Jadeja, taking the ball sharply away from the right-handers, was proving especially hard to handle. Williamson tried getting forward, but that first ball had already created doubts. He could not stretch fully, and ended up feeling for the ball as it zipped across the outside edge. Taylor was beaten as he tried to cut. He also faced issues with Ashwin's carrom ball, and a marginal leg-before call was turned down off one of those.
Jadeja and Ashwin bowled in tandem for 10 overs. New Zealand scraped 30 runs during that period. Critically, they didn't lose a wicket. There were no blind charges, there were no heaves to try and hit their way out of pressure. Both batsmen were just trying to come through rough waters. And they were pretty rough.

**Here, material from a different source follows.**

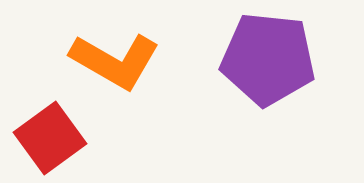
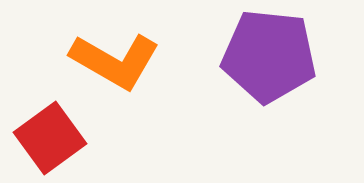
purple pentagon: moved 1 px right, 3 px up
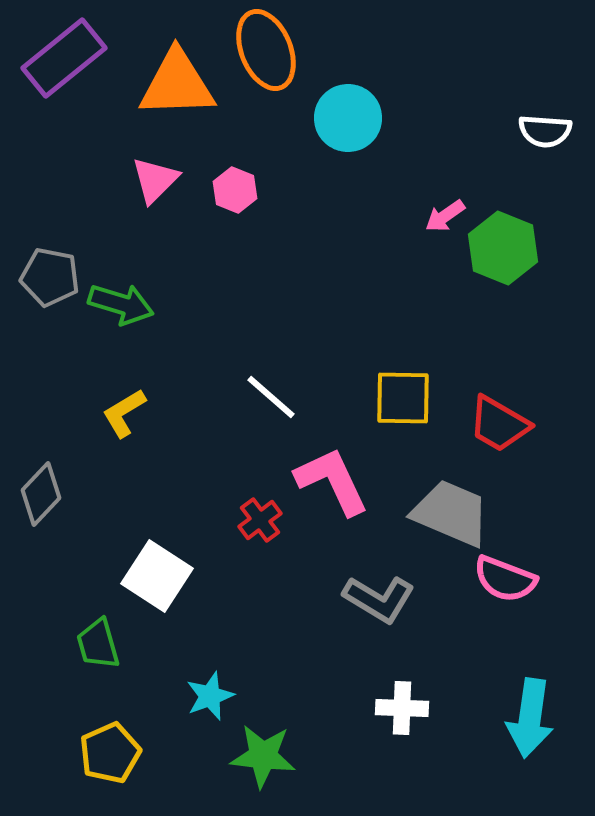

"I don't think we laid a bat on ball in those first couple of overs," Taylor said. "I have played a few years in India. In New Zealand, it doesn't really turn as much and you just lunge on the front foot. But [we were] trying to play off the backfoot as much as possible and play into the gaps. Kane is a very good player of spin and we knew then that if we could negate them, we gave ourselves the chance to put pressure on their fifth and sixth bowler and that's what we did. Jadeja bowled very well. On another day, he could have got a couple of wickets and stifled our momentum."
The momentum was to swing back in favour of the patient soon. Having visions of his fast bowlers being taken apart at the death, Dhoni cracked and decided to save the spinners for later instead. India had blinked first. Taylor and Williamson took 63 in the next nine overs off the other bowlers before Ashwin was brought back.
New Zealand had passed the main examination, though, and were much more confident now. Taylor used the cut liberally, frequently going deep in the crease to send the ball past short third man. Williamson hit only four boundaries compared to Taylor's 15 but, as always, he rotated the strike superbly.
The hosts' patience was to be tested again, when Jadeja broke the partnership with the run-out of Williamson. Again, New Zealand showed awareness and discipline, Taylor and McCullum blocking in the batting Powerplay to see Ashwin through to the end of his quota.
Just how difficult it really was out there was evident as late as the 45th over, when Jadeja beat Taylor, on 107, on the forward push. Just how determined New Zealand were was evident when, with just 21 needed off 24, they calmly played out Jadeja's final over.
New Zealand were faced with close situations throughout this series. They came out on top the first two times and tied the third time. Fittingly, to take the series, they were required to beat India at their own game. There could have been no better way than nullifying their spinners on a turner.